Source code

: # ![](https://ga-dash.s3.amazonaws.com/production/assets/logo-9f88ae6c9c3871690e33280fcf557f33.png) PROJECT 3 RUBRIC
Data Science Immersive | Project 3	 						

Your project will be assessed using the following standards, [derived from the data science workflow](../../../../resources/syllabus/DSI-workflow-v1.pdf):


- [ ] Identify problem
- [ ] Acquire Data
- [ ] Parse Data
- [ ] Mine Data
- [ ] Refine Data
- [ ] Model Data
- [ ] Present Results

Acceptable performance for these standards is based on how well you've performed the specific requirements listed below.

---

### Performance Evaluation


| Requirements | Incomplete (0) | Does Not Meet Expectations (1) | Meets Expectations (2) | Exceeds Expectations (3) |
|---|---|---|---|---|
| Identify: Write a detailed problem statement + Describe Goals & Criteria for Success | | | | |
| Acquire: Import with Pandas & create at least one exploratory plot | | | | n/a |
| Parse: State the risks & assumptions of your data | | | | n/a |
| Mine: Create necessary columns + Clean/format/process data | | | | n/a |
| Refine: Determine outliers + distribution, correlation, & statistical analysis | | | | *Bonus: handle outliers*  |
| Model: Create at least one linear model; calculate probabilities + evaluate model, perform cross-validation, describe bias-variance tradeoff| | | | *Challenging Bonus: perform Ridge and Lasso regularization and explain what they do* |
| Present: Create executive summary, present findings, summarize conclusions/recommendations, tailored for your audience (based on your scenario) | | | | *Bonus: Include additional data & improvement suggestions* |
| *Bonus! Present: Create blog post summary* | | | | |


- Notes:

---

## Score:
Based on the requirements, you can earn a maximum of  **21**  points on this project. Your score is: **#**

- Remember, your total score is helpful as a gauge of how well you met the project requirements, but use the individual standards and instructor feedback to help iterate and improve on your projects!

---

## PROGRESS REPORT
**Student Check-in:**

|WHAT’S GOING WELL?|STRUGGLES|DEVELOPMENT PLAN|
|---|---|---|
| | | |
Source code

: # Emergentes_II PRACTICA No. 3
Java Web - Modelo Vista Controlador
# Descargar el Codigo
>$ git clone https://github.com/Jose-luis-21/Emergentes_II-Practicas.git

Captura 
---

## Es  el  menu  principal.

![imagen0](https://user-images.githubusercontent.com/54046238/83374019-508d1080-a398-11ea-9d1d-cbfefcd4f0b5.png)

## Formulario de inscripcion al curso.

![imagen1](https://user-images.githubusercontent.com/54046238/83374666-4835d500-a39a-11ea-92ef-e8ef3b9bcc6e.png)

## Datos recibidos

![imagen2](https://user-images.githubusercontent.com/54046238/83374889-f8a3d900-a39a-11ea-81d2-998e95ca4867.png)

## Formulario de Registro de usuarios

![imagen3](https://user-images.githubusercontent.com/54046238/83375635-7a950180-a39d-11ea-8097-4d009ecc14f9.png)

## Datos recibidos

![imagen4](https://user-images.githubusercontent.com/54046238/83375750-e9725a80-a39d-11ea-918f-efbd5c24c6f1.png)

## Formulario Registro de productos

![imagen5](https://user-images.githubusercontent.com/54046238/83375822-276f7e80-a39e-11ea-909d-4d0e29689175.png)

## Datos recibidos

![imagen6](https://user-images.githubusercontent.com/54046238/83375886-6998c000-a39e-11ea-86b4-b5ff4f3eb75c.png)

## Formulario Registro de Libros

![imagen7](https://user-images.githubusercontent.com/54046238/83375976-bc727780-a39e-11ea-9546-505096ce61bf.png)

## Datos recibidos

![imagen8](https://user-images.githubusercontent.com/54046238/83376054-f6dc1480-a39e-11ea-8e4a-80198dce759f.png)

**AUFGABE**
Gib die Zeilen vom Beginn der Einträge bis einschließlich der Zeile mit „Data Science Immersive | Project 3“ unverändert wieder.

**GELÖSTE AUFGABE**
Source code

: # ![](https://ga-dash.s3.amazonaws.com/production/assets/logo-9f88ae6c9c3871690e33280fcf557f33.png) PROJECT 3 RUBRIC
Data Science Immersive | Project 3	 						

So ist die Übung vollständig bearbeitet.